See prescribing information for full details.

Pregnancy: Oxycod Forte Syrup is not recommended for use in pregnancy nor during labour. There are limited data from the use of oxycodone in pregnant women. Infants born to mothers who have received opioids during the last 3 to 4 weeks before giving birth should be monitored for respiratory depression.
Withdrawal symptoms may be observed in the newborn of mothers undergoing treatment with oxycodone.
Lactation: Oxycodone may be secreted in breast milk and may cause respiratory depression in the newborn. Oxycod syrup should, therefore, not be used in breast-feeding mothers.

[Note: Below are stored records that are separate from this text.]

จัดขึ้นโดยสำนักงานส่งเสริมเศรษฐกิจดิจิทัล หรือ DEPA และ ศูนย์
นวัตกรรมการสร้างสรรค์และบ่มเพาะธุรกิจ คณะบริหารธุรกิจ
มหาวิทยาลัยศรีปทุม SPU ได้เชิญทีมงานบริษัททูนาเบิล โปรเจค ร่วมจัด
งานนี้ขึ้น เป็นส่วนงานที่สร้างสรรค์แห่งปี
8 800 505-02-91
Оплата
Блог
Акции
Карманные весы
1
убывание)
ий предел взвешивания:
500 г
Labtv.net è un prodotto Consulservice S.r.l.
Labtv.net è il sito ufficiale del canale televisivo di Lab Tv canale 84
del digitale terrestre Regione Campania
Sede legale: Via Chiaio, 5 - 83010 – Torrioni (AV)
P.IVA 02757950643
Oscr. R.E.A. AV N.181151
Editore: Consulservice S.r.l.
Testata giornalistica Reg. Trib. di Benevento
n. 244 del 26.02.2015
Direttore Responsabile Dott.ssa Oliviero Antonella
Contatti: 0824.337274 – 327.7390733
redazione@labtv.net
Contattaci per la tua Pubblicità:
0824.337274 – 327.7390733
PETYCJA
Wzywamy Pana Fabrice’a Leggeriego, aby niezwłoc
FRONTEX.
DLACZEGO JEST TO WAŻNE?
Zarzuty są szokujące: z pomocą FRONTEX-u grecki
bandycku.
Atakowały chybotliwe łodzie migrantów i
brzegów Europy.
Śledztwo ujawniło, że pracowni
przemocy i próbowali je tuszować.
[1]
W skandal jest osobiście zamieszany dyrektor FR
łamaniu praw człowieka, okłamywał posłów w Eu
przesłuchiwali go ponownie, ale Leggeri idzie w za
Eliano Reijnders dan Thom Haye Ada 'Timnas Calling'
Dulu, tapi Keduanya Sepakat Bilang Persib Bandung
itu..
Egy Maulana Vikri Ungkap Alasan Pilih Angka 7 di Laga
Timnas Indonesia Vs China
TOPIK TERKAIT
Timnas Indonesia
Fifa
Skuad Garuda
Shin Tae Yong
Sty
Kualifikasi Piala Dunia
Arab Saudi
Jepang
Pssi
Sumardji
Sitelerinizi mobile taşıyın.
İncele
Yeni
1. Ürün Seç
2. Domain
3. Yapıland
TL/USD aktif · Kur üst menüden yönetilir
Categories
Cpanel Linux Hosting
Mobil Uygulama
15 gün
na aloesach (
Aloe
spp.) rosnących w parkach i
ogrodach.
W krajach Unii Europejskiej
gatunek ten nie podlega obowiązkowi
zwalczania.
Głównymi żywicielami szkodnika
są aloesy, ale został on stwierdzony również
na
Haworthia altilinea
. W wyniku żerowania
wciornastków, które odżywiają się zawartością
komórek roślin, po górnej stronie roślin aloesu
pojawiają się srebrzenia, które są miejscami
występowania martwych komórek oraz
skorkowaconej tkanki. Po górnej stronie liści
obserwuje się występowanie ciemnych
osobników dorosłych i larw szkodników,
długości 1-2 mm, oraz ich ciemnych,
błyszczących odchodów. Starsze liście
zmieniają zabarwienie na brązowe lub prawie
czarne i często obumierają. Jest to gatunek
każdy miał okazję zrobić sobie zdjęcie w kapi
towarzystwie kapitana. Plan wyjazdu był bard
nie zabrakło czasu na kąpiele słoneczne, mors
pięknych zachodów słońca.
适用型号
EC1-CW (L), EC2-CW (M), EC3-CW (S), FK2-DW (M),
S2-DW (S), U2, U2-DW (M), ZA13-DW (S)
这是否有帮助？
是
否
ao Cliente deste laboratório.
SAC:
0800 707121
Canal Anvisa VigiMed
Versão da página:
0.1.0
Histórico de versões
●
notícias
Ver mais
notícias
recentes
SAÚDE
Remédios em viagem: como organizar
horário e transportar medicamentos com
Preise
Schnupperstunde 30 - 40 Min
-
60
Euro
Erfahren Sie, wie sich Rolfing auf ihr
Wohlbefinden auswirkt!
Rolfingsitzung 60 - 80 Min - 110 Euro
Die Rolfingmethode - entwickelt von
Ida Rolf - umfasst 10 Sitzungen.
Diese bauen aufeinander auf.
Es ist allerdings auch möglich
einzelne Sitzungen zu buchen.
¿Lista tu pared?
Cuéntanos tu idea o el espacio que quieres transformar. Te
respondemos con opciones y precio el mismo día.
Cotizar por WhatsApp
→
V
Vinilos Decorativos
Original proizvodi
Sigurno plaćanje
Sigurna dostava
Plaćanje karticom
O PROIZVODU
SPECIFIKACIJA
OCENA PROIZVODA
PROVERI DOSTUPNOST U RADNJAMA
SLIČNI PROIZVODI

Acute overdose with oxycodone can be manifested by miosis, respiratory depression and hypotension. Circulatory failure and somnolence progressing to stupor or deepening coma, hypotonia, bradycardia, pulmonary oedema and death may occur in more severe cases.
Treatment of oxycodone overdosage: primary attention should be given to the establishment of a patent airway and institution of assisted or controlled ventilation. The pure opioid antagonists such as naloxone are specific antidotes against symptoms from opioid overdose. Other supportive measures should be employed as needed.
In the case of massive overdosage, administer naloxone intravenously (0.4 to 2 mg for an adult and 0.01 mg/kg body weight for children), if the patient is in a coma or respiratory depression is present.
Repeat the dose at 2 minute intervals if there is no response. If repeated doses are required then an infusion of 60% of the initial dose per hour is a useful starting point. A solution of 10 mg made up in 50 ml dextrose will produce 200 micrograms/ml for infusion using an IV pump (dose adjusted to the clinical response). Infusions are not a substitute for frequent review of the patient’s clinical state.
Intramuscular naloxone is an alternative in the event IV access is not possible. As the duration of action of naloxone is relatively short, the patient must be carefully monitored until spontaneous respiration is reliably established. Naloxone is a competitive antagonist and large doses (4 mg) may be required in seriously poisoned patients.
For less severe overdosage, administer naloxone 0.2 mg intravenously followed by increments of 0.1 mg every 2 minutes if required.
Naloxone should not be administered in the absence of clinically significant respiratory or circulatory depression secondary to oxycodone overdosage. Naloxone should be administered cautiously to persons who are known, or suspected, to be physically dependent on oxycodone. In such cases, an abrupt or complete reversal of opioid effects may precipitate pain and an acute withdrawal syndrome.
Additional/other considerations:
– Consider activated charcoal (50 g for adults, 10-15 g for children), if a substantial amount has been ingested within 1 hour, provided the airway can be protected.
– Gastric contents may need to be emptied as this can be useful in removing unabsorbed drug.